The Central Community School Board promoted from within Monday night, unanimously naming top administrator Jason Fountain to serve as its new superintendent, only the second person to lead Louisiana’s second-ranked public school district.
After the vote, Fountain got a standing ovation from an audience of more than 150 people who gathered in the cafeteria at Central Middle School.
“This is the biggest challenge I’ve ever faced. Who knows how it will go? I will do my best,” Fountain said. “But we’re not going to live on our laurels of the past. Working side by side, we can create a world class school system.”
Fountain was the odds-on favorite and Monday’s decision was not surprising. He’s worked in Central for almost nine years, starting as assistant principal at Tanglewood Elementary, then becoming principal of Central Middle in 2012 before moving last year to the main office to serve as director of secondary curriculum and instruction. Fountain also spent six years in higher education, working with student athletes at four universities, including LSU.
Fountain will move down the hall on Jan. 1 to occupy the superintendent’s office. He is replacing the only person who has ever held it, Michael Faulk. Faulk is leaving Dec. 31 to serve in the new position as executive director of the Louisiana Association of School Superintendents.
Michael Faulk has announced his resignation as superintendent of the Central school system, …
Faulk became Central’s first superintendent in 2007, the same year Central broke away from the East Baton Rouge Parish school system to form its own school district. During the time, Central joined the top academic rankings of school districts across the state, rising to second place, behind only Zachary.
Central’s seven-member School Board moved quickly Monday night in selecting Fountain. Every board member, without discussion, silently wrote Fountain’s name on a written ballot. Board President David Walker read aloud each name and their vote for Fountain.
After the vote, Fountain complimented the board.
“They have raised the standard of what a School Board should be,” he said. “They don’t bicker, they don’t fuss. They make decisions. They work well together.”
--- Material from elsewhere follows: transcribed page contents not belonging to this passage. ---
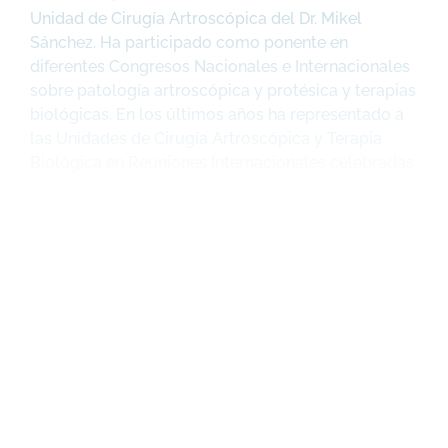
Unidad de Cirugía Artroscópica del Dr. Mikel
Sánchez. Ha participado como ponente en
diferentes Congresos Nacionales e Internacionales
sobre patología artroscópica y protésica y terapias
biológicas. En los últimos años ha representado a
las Unidades de Cirugía Artroscópica y Terapia
Biológica en Reuniones Internacionales celebradas
en Innsbruck (ESSKA, 2008), Taiwán (Congreso
Nacional de Ortopedia), Qatar (2010) y Rio de
Janeiro (ISAKOS 2011).
En la actualidad es miembro de la Sociedad Vasco
Navarra de Cirugía Ortopédica y Traumatología
(SVNCOT), ejerciendo de tesorero de la misma
desde el año 2010. También es miembro numerario
de la Sociedad Española de Cirugía Ortopédica y
Traumatología (SECOT), miembro de la Asociación
Internacional de Osteosíntesis AO Trauma y
miembro de la Academia Americana Cirujanos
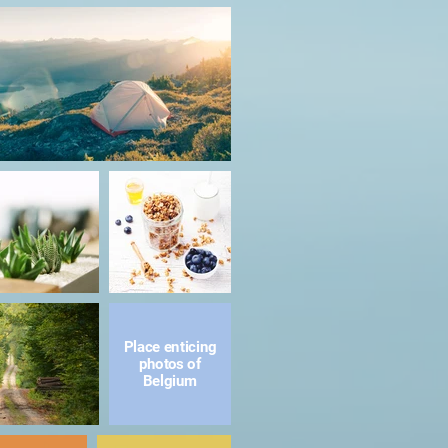
Place enticing
photos of
Belgium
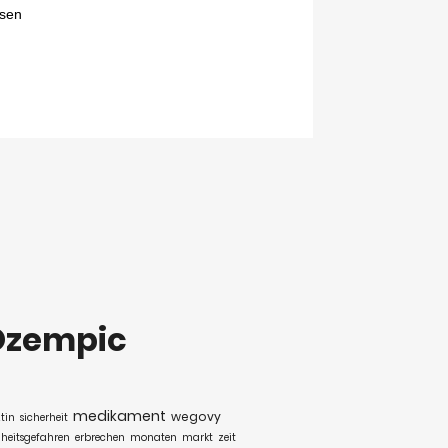
Ozempic
medikament
wegovy
tin
sicherheit
heitsgefahren
erbrechen
monaten
markt
zeit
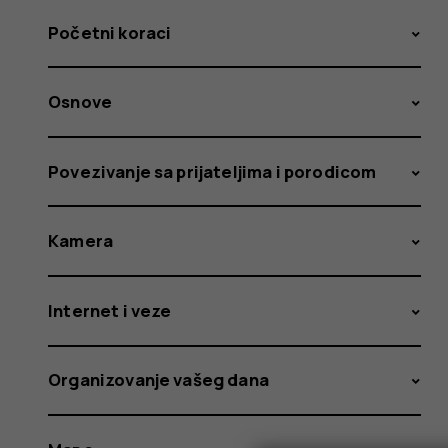
Početni koraci
Osnove
Povezivanje sa prijateljima i porodicom
Kamera
Internet i veze
Organizovanje vašeg dana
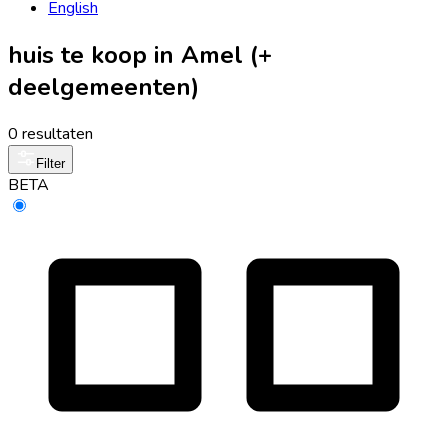
English
huis te koop in Amel (+
deelgemeenten)
0 resultaten
Filter
BETA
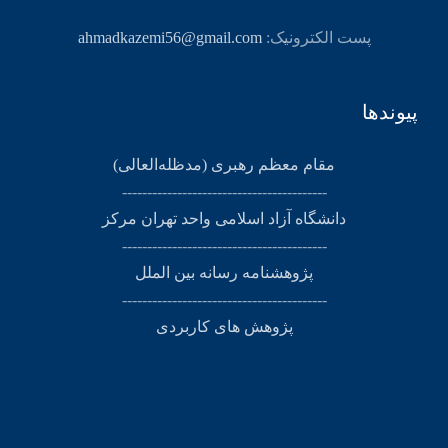
پست الکترونیک:
ahmadkazemi56@gmail.com
پیوندها
مقام معظم رهبری (مد‌ظله‌العالی)
-----------------------------------------
دانشگاه آزاد اسلامی واحد تهران مرکز
-----------------------------------------
پژوهشنامه رسانه بین الملل
-----------------------------------------
پژوهش های کاربردی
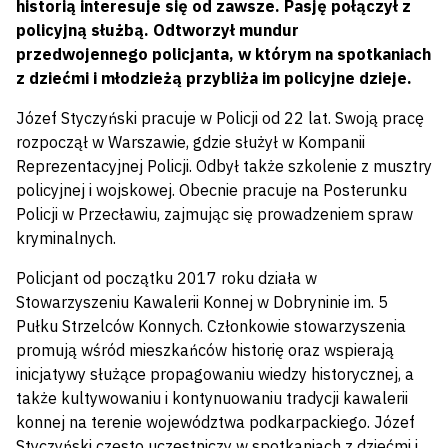
historią interesuje się od zawsze. Pasję połączył z
policyjną służbą. Odtworzył mundur
przedwojennego policjanta, w którym na spotkaniach
z dziećmi i młodzieżą przybliża im policyjne dzieje.
Józef Styczyński pracuje w Policji od 22 lat. Swoją pracę
rozpoczął w Warszawie, gdzie służył w Kompanii
Reprezentacyjnej Policji. Odbył także szkolenie z musztry
policyjnej i wojskowej. Obecnie pracuje na Posterunku
Policji w Przecławiu, zajmując się prowadzeniem spraw
kryminalnych.
Policjant od początku 2017 roku działa w
Stowarzyszeniu Kawalerii Konnej w Dobryninie im. 5
Pułku Strzelców Konnych. Członkowie stowarzyszenia
promują wśród mieszkańców historię oraz wspierają
inicjatywy służące propagowaniu wiedzy historycznej, a
także kultywowaniu i kontynuowaniu tradycji kawalerii
konnej na terenie województwa podkarpackiego. Józef
Styczyński często uczestniczy w spotkaniach z dziećmi i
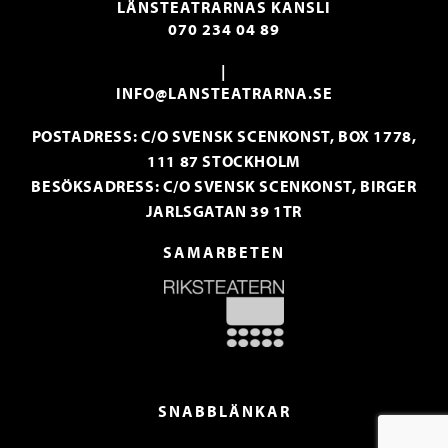
LÄNSTEATRARNAS KANSLI
070 234 04 89
|
INFO@LANSTEATRARNA.SE
POSTADRESS: C/O SVENSK SCENKONST, BOX 1778,
111 87 STOCKHOLM
BESÖKSADRESS: C/O SVENSK SCENKONST, BIRGER
JARLSGATAN 39 1TR
SAMARBETEN
SNABBLÄNKAR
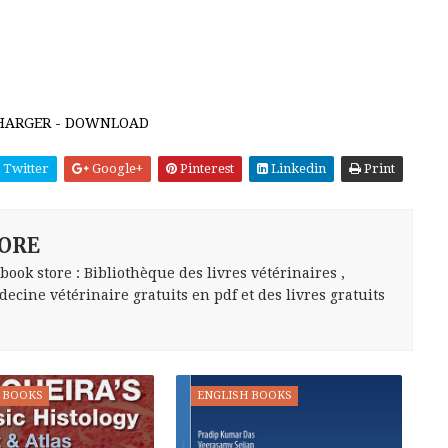
HARGER - DOWNLOAD
Twitter
Google+
Pinterest
Linkedin
Print
ORE
ok store : Bibliothèque des livres vétérinaires ,
ecine vétérinaire gratuits en pdf et des livres gratuits
 BOOKS
ENGLISH BOOKS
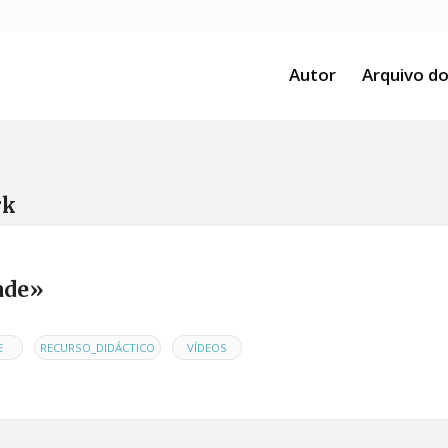
Autor
Arquivo do
rk
ade»
,
,
E
RECURSO_DIDÁCTICO
VÍDEOS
The search for a new superintendent began in mid-August and Fountain was one of only three people who applied for the job.
The Central Community School Board has scheduled interviews for next Tuesday with all three …
The board held both private and public interviews with all three on Oct. 24. The other two applicants were Paul E. Nelson, superintendent of Tensas Parish and previously Concordia Parish, and Leslie Jones, dean of the college of education at Nicholls State University and a former elementary school principal.
Jones was the only other candidate who was in the audience Monday night.
The board had the option of rejecting all applicants and search again, but decided to appoint Fountain.
Walker said he's not aware of any board members discussing who they were going to vote for in advance of Monday's vote. He said he himself shied away from the topic when he was talking to his colleagues, and he saw them do the same.
Nevertheless, he said board members were impressed with a proposed action plan Fountain gave board members during his Oct. 24 interview.
"He thought about he wanted and where he wanted us to go," Walker said.
After Monday's meeting, Fountain said he was nervous going in and he couldn't get a read on how the vote would go — "It has been deathly silent," he said — but he relaxed as his name was read aloud over and over.
"This process has been so great," Fountain said. "It really forced me to think about what's good for the school system."
Faulk said he plans to work closely with Fountain during the transition.
“I’m not moving. I’m still going to be a citizen here," Faulk said. "I look forward to great things happening in this school system.”
While Fountain said academics is his strength, he’s been learning the financial side of schools by consulting Faulk, who is known in education circles for his expertise with the state’s school funding formula known as the Minimum Foundation Program, or MFP.
“I say you can’t spell MFP without Mike Faulk,” Fountain said during his Oct. 24 public interview. “And he will certainly be a great resource for me.”